Si la rébellion actuelle accède au pouvoir sans qu'elle ait résolu cette question de
leadership, nous serons repartis pour une autre rébellion. Ceux qui se seront sentis
délaissés accuseront le nouveau pouvoir de tous les maux ; et comme nous semblons petit
à petit nous enraciner dans cette culture de la violence, la spirale des rébellions se
développera sans fin. On peut bien s'imaginer le lancement d'un autre mouvement rebelle
visant à chasser un tel régime. Ce nouveau régime qui sera installé, pourra-t-il
travailler en paix sans craindre une contre-rébellion ? La spirale des rébellions et la
culture de la violence qui l'engendre s'étendra jusqu'à peut être balkaniser le pays
pour aboutir à de petits Etats tribaux. Vive alors la Somalisation ou la Liberiasation du
Congo. On aura des chefs de guerre imposant leurs lois sur de petits territoires sous leur
contrôle.
Mais supposons que ces inquiétudes ne soient que le fruit de mon imagination, et que une
fois au pouvoir, les rebelles d'aujourd'hui présentent un leadership uni, crédible et
accepté par les congolais, et que les Rwandais et les Ougandais leur laissent le temps de
remettre le pays sur le rail. Quelles devraient être les actions prioritaires de ce
nouveau régime ? Il me semble que la plupart d' actions recommandées précédemment au
Président Kabila seraient valables aussi pour le nouveau régime.
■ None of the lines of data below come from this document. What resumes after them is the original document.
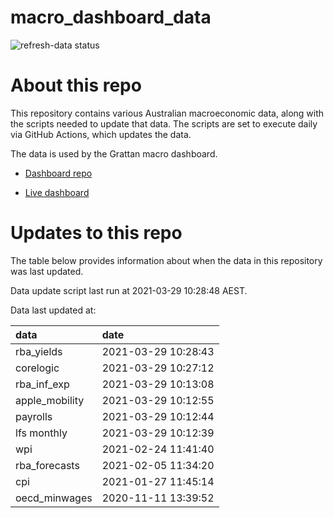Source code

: 
<!-- README.md is generated from README.Rmd. Please edit that file -->

# macro\_dashboard\_data

<!-- badges: start -->

![refresh-data
status](https://github.com/MattCowgill/macro_dashboard_data/workflows/refresh-data/badge.svg)

<!-- badges: end -->

# About this repo

This repository contains various Australian macroeconomic data, along
with the scripts needed to update that data. The scripts are set to
execute daily via GitHub Actions, which updates the data.

The data is used by the Grattan macro dashboard.

  - [Dashboard repo](https://github.com/grattan/macrodashboard)

  - [Live dashboard](https://mattcowgill.shinyapps.io/macrodashboard/)

# Updates to this repo

The table below provides information about when the data in this
repository was last updated.

Data update script last run at 2021-03-29 10:28:48 AEST.

Data last updated at:

| data            | date                |
| :-------------- | :------------------ |
| rba\_yields     | 2021-03-29 10:28:43 |
| corelogic       | 2021-03-29 10:27:12 |
| rba\_inf\_exp   | 2021-03-29 10:13:08 |
| apple\_mobility | 2021-03-29 10:12:55 |
| payrolls        | 2021-03-29 10:12:44 |
| lfs monthly     | 2021-03-29 10:12:39 |
| wpi             | 2021-02-24 11:41:40 |
| rba\_forecasts  | 2021-02-05 11:34:20 |
| cpi             | 2021-01-27 11:45:14 |
| oecd\_minwages  | 2020-11-11 13:39:52 |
D'abord, faire immédiatement la paix avec Kabila et ses hommes. Le traiter avec la
dignité dûe à un ancien Chef d'Etat. Ensuite intégrer les militaires Kabilistes, les
ex-FAZ, les ex-Katangais, et les actuels militaires rebelles dans une même armée sans
distinction de traitement. Troisièmement, revaloriser les acquis de la CN. L'importance
d'une telle action a été discutée précedemment dans le cadre du premier scénario. On
ne peut trop insister là dessus. Quatrièmement, négocier une paix durable avec les pays
voisins. Enfin s'ouvrir au monde et aux organismes internationaux.
Quelque soit le scénario qui prévaudra, il faudra que les responsables du pays ainsi que
les masses congolaises comprennent qu'il est temps de dire non à la culture de la
violence, et que nous devons instaurer la culture des urnes et non celle des armes comme
moyen d'accéder et de se maintenir au pouvoir. En plus de ces actions immédiates que
devront entreprendre nos dirigeants de demain, il faudra qu'à terme, la communauté
internationale intervienne pour aider à trouver une solution durable au problème
Rwandais. Car il faut le reconnaître, si le Congo se trouve plongé davantage dans le
gouffre aujourd'hui, c'est en tr grande partie cause du conlit Rwandais.
N.B. A propos, je viens juste de lire l'appel lancé par Jacques Matanda au Président
Kabila pour la création d'un Conseil National de Salut Public. Il me semble que ce serait
là une excellente idée. Le Président Kabila devrait exploiter une telle idée, ce qui
pourrait d'ailleurs constituer un geste précurseur de la reprise du schéma de la CN.